To reform health care, we must change the nature of competition itself. Redefining Health Care provides an overall framework for diagnosing and solving this immense problem, with detailed action steps for all participants in the health care system. Per capita health care cost in the United States surpasses that of most other developed countries. U.S. Consumers report higher dissatisfaction with their health care system than do consumers in other developed nations. Although U.S. Costs are high, they have not enabled greater access to medical care in the United States than elsewhere. There were 45.8 million Americans without health care coverage in 2004, up from 39.8 million in 2000.

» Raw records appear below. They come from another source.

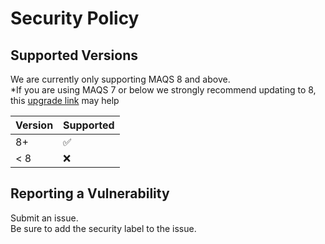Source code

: # Security Policy

## Supported Versions
We are currently only supporting MAQS 8 and above.  
*If you are using MAQS 7 or below we strongly recommend updating to 8, this [upgrade link](https://cognizantopensource.github.io/maqs-dotnet/#/MAQS_8/UpgradingFromMAQS7ToMAQS8) may help

| Version | Supported          |
| ------- | ------------------ |
| 8+   | :white_check_mark: |
| < 8   | :x:                |

## Reporting a Vulnerability

Submit an issue.  
Be sure to add the security label to the issue.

Today this number is approaching 50 million. Although hospitals provide free care for the uninsured, that approach is far from ideal. Access to primary care, rather than just emergency treatment, is essential to providing good care. Higher cost U.S. Health care does not result in longer life expectancy for Americans than for citizens of other developed countries, or more years of good health. Also out of a thirteen countries studied for health care indicators, the U.S. Ranked twelfth, with the worst ranking on years of life lost from preventable medical conditions before age 70. Extensive study shows that there is not a gap, but a chasm, between the quality of care that Americans should receive and the quality of care that most actually do receive. The best American health care is world-class, but the average quality leaves a bad taste in your mouth. A recent RAND study of thirty types of preventive, acute, and chronic care in twelve metropolitan areas found that Americans receive, on average, only about 55 percent of the care that is suggested by established medical standards. Medical errors at todays pace is the leading cause of death in the United States.
In 1999 the Institute of medicine said their research showed that on average annually 67,000 deaths occurred in hospitals from medical treatment errors. In 2004, HealthGrades estimated about 195,000 per year died from medical screw ups. Today, this estimate by many third party organizations is said to be 240,000 per year die from hospital medical errors! Quality varies across regions and among providers. Recent research on Medicare found that there were very different standards for different regions. These variations cant be healthy for any system. Differences in spending among states are present across the board, in Medicare, Medicaid, and private health care spending. But higher cost does not mean higher quality. Regions with higher spending do not have more access, better outcomes, higher satisfaction, reduced mortality, or improved access to care. The creation and implementation of medical knowledge is extremely slow. On average, it takes about seventeen years for the results of clinical trials to become standard clinical practice. This delay is not seen in almost all industries in this nation.This helps also helps create less quality care. Malpractice premiums and lawsuits disrupt care and costs. Professional liability premiums are growing at an unprecedented rate, with U.S. Doctors spending more than $6 billion per year on malpractice premiums. Lets not even mention the addition of billions of dollars spent each year by hospitals and nursing homes.
More damaging than the cost of premiums may well be the threat of malpractice suits, which causes doctors to practice “defensive” medicine. This can be seen as unnecessary tests, over diagnosis, and redundant or unnecessary treatment. Administrative costs are just stupid high and rising. Estimated health care costs spent on administration are a staggering 25% of hospital spending and are estimated to be over 30 percent of all health care spending.